Calm Island’s 52×11-minute CGI-animated learning adventure series Badanamu Cadets is aimed at engaging 4- to 7-year-olds in STEAM topics. Its ultimate purpose is to provide a pathway towards educational apps, such as Calm Island’s Bada’s Learning Adventure. The subscription platform teaches reading, music, science, math, coding and art and features more than 50,000 activities and exercises organized into structured learning paths.
Roberts argues that while television is the best entertainment platform, he believes that STEM and STEAM educational objectives are best delivered through VOD experiences and multimedia apps.
“Some of the concepts in STEM are hard to explain purely visually,” Roberts says. “Education is more effective in applications where kids can interact and experiences can be better tailored to individuals. One of the things we are beginning to see is the creation of smart VOD platforms, and that’s very relevant to the provision of STEM learning materials.”

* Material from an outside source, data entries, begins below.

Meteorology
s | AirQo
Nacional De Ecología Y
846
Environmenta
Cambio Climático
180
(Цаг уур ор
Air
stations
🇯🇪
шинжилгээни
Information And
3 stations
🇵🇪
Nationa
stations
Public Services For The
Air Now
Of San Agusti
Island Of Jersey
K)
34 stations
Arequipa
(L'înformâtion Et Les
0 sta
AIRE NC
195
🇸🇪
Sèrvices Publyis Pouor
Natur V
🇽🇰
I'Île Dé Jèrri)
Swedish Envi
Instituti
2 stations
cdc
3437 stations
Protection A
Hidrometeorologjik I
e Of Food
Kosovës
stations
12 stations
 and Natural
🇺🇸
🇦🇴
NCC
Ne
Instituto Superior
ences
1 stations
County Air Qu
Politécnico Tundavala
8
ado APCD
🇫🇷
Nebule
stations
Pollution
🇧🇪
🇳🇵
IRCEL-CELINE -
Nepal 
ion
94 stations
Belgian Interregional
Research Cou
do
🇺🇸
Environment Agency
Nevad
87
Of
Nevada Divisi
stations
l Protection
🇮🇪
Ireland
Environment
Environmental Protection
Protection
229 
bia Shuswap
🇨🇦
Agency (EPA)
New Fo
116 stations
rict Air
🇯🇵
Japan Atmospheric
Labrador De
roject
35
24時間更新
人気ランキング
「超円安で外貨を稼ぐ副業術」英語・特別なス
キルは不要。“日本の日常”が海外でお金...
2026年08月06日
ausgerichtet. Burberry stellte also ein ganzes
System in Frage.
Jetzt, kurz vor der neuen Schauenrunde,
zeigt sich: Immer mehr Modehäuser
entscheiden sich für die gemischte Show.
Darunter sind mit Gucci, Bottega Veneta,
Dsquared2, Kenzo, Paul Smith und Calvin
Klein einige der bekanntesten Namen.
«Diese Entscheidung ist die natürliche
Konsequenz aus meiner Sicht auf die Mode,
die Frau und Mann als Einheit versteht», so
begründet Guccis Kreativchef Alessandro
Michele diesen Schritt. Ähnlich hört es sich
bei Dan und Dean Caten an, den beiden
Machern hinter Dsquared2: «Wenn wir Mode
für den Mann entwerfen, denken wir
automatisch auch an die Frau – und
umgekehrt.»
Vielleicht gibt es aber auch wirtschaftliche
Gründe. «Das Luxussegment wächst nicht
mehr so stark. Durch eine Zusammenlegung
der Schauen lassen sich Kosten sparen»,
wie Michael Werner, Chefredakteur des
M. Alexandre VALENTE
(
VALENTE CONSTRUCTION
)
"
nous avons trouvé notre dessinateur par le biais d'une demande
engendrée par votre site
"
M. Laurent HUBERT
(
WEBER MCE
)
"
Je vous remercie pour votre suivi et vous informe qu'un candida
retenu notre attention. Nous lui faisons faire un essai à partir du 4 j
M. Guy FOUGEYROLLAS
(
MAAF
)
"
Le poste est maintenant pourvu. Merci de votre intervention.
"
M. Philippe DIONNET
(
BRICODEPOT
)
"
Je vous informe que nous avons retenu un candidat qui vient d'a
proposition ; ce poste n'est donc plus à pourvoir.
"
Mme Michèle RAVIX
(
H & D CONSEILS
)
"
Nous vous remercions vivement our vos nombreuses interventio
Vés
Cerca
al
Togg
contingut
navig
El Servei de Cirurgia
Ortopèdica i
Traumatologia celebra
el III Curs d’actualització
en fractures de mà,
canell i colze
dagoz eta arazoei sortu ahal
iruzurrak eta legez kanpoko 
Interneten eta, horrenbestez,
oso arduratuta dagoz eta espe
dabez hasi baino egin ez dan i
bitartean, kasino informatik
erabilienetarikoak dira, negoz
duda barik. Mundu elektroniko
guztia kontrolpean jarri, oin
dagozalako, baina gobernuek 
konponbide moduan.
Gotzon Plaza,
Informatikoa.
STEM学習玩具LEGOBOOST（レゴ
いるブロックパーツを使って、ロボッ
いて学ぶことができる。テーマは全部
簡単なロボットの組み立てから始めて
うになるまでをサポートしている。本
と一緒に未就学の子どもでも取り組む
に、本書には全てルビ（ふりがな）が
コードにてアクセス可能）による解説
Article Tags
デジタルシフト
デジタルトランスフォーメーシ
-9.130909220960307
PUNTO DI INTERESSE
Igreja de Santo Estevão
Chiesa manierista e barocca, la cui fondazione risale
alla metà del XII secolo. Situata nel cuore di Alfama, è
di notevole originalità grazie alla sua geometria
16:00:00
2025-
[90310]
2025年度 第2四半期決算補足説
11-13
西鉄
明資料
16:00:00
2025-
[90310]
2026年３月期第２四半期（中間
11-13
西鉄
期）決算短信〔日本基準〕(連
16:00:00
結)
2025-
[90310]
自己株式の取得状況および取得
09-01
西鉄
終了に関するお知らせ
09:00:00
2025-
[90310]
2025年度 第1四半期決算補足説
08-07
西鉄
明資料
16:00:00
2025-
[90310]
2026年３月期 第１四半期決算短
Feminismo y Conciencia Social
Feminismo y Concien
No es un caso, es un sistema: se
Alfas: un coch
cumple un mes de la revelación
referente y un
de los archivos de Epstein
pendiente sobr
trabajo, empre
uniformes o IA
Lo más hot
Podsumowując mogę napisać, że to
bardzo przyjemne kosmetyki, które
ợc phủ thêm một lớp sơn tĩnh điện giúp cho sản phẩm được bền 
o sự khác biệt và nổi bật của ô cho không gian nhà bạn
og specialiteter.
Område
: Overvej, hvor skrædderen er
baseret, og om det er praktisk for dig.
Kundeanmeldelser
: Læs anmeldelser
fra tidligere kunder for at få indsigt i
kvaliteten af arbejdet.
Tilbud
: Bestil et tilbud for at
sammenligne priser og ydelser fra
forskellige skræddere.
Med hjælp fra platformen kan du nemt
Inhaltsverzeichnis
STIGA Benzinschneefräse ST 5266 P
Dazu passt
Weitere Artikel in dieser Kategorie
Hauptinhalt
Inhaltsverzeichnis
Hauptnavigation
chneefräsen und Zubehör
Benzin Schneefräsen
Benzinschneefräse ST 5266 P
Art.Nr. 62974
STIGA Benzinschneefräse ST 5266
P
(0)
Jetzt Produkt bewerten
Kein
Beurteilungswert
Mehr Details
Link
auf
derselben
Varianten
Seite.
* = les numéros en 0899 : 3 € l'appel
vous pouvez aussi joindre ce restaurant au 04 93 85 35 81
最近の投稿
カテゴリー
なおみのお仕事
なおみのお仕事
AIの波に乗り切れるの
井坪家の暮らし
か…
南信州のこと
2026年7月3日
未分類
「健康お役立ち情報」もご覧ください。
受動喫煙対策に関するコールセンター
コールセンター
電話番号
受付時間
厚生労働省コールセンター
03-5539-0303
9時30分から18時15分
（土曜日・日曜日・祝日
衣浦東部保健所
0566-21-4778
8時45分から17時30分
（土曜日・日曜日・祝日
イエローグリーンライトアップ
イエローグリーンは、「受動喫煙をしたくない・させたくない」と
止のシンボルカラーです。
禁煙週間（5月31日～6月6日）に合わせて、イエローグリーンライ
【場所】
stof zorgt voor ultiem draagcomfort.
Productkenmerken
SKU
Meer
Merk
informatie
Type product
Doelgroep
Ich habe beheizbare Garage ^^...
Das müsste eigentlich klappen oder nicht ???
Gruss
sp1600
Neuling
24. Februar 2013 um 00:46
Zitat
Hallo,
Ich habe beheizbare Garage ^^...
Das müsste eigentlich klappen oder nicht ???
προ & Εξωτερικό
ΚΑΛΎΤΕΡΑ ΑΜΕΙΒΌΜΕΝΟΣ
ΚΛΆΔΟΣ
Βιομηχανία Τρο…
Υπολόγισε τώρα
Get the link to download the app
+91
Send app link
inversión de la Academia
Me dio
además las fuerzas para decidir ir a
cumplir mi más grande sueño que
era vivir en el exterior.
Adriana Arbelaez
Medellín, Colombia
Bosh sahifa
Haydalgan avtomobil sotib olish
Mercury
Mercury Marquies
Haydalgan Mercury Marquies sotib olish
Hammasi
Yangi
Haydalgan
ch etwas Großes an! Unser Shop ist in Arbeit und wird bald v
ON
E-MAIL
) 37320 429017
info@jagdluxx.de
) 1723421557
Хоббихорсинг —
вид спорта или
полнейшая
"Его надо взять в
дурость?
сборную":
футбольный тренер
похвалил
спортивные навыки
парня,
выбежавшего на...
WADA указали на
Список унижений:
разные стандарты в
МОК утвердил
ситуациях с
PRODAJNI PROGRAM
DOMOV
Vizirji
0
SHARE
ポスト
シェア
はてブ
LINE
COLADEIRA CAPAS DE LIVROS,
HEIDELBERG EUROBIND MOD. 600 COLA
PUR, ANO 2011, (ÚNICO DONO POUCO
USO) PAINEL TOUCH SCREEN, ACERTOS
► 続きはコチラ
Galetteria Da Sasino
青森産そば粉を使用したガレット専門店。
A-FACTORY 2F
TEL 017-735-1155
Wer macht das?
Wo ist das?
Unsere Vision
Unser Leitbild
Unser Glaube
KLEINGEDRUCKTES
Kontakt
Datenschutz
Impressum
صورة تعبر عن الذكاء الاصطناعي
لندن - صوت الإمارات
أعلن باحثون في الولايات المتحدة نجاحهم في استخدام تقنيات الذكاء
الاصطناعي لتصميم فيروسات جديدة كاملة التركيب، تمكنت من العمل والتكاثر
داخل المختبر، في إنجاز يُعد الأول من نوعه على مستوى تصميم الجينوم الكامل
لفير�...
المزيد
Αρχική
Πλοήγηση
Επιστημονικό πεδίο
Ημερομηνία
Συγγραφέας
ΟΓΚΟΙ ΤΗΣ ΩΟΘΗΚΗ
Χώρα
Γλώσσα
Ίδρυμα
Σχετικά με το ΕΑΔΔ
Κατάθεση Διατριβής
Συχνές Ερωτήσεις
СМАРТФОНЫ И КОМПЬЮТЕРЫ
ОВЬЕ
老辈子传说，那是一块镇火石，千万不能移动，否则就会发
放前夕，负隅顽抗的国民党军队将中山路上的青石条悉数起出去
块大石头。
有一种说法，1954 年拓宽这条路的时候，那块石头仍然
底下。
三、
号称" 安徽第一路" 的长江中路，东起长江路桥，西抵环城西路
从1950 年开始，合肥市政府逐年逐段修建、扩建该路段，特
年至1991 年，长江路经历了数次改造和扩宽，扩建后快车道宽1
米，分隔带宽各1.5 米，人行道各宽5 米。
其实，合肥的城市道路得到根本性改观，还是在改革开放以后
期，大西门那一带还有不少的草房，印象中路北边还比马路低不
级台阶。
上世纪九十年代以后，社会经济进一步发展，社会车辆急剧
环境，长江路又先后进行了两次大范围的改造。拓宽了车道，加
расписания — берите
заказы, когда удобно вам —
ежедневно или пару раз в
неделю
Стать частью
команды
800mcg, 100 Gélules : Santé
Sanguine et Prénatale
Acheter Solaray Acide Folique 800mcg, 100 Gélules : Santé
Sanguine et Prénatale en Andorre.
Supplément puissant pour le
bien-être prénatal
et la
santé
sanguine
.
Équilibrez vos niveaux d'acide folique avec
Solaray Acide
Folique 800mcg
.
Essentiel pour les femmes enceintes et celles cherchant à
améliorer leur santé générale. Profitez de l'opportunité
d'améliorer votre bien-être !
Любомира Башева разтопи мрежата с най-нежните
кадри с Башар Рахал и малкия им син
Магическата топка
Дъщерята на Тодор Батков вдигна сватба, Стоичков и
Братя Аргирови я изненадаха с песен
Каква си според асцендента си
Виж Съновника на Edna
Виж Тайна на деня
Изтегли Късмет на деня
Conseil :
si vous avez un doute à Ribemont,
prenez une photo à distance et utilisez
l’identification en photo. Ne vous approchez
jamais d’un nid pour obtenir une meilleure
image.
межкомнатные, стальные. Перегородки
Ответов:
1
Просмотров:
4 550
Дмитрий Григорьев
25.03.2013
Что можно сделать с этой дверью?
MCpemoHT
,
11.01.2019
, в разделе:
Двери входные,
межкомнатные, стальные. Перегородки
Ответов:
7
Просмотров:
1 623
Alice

He predicts that the next big leap forward in kids’ education will be the development of artificially intelligent robots to teach children. “We’d like to have a Badanamu robot who would walk to your house, talk to your child and teach them. The potential for AI in areas such as STEAM is just phenomenal. It’s extraordinarily effective at teaching math and English, and as the AI and voice-recognition technology improve, I’m sure AI will become more dominant.”